### What needs to be done
Your answer must contain each line of the data, copied exactly.

### Records to process
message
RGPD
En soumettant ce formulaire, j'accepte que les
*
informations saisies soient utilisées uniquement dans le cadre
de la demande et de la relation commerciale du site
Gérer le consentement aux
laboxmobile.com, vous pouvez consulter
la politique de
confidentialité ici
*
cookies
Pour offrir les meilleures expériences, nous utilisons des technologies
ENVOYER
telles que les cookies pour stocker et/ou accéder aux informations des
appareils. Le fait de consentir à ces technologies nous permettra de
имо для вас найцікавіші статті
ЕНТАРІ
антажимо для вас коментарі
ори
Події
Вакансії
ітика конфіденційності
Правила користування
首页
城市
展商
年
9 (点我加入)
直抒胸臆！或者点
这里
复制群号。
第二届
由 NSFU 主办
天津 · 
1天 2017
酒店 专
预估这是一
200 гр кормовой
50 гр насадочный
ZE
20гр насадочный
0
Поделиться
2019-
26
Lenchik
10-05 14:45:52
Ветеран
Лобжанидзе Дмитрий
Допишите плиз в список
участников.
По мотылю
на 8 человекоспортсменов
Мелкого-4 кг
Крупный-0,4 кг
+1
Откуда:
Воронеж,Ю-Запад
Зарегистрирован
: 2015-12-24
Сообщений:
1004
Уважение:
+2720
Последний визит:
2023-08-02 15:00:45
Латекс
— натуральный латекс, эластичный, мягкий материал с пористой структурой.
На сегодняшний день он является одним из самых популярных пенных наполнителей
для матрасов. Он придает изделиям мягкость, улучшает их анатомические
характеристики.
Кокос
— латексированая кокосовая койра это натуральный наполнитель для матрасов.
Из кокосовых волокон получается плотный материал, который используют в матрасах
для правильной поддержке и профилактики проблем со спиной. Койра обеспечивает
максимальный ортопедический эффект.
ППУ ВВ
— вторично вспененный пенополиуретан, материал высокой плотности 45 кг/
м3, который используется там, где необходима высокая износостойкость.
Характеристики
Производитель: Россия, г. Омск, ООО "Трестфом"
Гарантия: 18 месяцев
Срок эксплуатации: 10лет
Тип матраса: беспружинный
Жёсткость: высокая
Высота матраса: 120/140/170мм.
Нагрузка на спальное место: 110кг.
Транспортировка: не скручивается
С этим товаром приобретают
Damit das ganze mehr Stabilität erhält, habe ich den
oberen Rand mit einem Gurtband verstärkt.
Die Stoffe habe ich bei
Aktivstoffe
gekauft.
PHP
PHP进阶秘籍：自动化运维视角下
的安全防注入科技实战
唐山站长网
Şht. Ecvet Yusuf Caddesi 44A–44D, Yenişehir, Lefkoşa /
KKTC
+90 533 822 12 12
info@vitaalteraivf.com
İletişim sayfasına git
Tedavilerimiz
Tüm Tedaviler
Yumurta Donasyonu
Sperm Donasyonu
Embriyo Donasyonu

### Answer
message
RGPD
En soumettant ce formulaire, j'accepte que les
*
informations saisies soient utilisées uniquement dans le cadre
de la demande et de la relation commerciale du site
Gérer le consentement aux
laboxmobile.com, vous pouvez consulter
la politique de
confidentialité ici
*
cookies
Pour offrir les meilleures expériences, nous utilisons des technologies
ENVOYER
telles que les cookies pour stocker et/ou accéder aux informations des
appareils. Le fait de consentir à ces technologies nous permettra de
имо для вас найцікавіші статті
ЕНТАРІ
антажимо для вас коментарі
ори
Події
Вакансії
ітика конфіденційності
Правила користування
首页
城市
展商
年
9 (点我加入)
直抒胸臆！或者点
这里
复制群号。
第二届
由 NSFU 主办
天津 · 
1天 2017
酒店 专
预估这是一
200 гр кормовой
50 гр насадочный
ZE
20гр насадочный
0
Поделиться
2019-
26
Lenchik
10-05 14:45:52
Ветеран
Лобжанидзе Дмитрий
Допишите плиз в список
участников.
По мотылю
на 8 человекоспортсменов
Мелкого-4 кг
Крупный-0,4 кг
+1
Откуда:
Воронеж,Ю-Запад
Зарегистрирован
: 2015-12-24
Сообщений:
1004
Уважение:
+2720
Последний визит:
2023-08-02 15:00:45
Латекс
— натуральный латекс, эластичный, мягкий материал с пористой структурой.
На сегодняшний день он является одним из самых популярных пенных наполнителей
для матрасов. Он придает изделиям мягкость, улучшает их анатомические
характеристики.
Кокос
— латексированая кокосовая койра это натуральный наполнитель для матрасов.
Из кокосовых волокон получается плотный материал, который используют в матрасах
для правильной поддержке и профилактики проблем со спиной. Койра обеспечивает
максимальный ортопедический эффект.
ППУ ВВ
— вторично вспененный пенополиуретан, материал высокой плотности 45 кг/
м3, который используется там, где необходима высокая износостойкость.
Характеристики
Производитель: Россия, г. Омск, ООО "Трестфом"
Гарантия: 18 месяцев
Срок эксплуатации: 10лет
Тип матраса: беспружинный
Жёсткость: высокая
Высота матраса: 120/140/170мм.
Нагрузка на спальное место: 110кг.
Транспортировка: не скручивается
С этим товаром приобретают
Damit das ganze mehr Stabilität erhält, habe ich den
oberen Rand mit einem Gurtband verstärkt.
Die Stoffe habe ich bei
Aktivstoffe
gekauft.
PHP
PHP进阶秘籍：自动化运维视角下
的安全防注入科技实战
唐山站长网
Şht. Ecvet Yusuf Caddesi 44A–44D, Yenişehir, Lefkoşa /
KKTC
+90 533 822 12 12
info@vitaalteraivf.com
İletişim sayfasına git
Tedavilerimiz
Tüm Tedaviler
Yumurta Donasyonu
Sperm Donasyonu
Embriyo Donasyonu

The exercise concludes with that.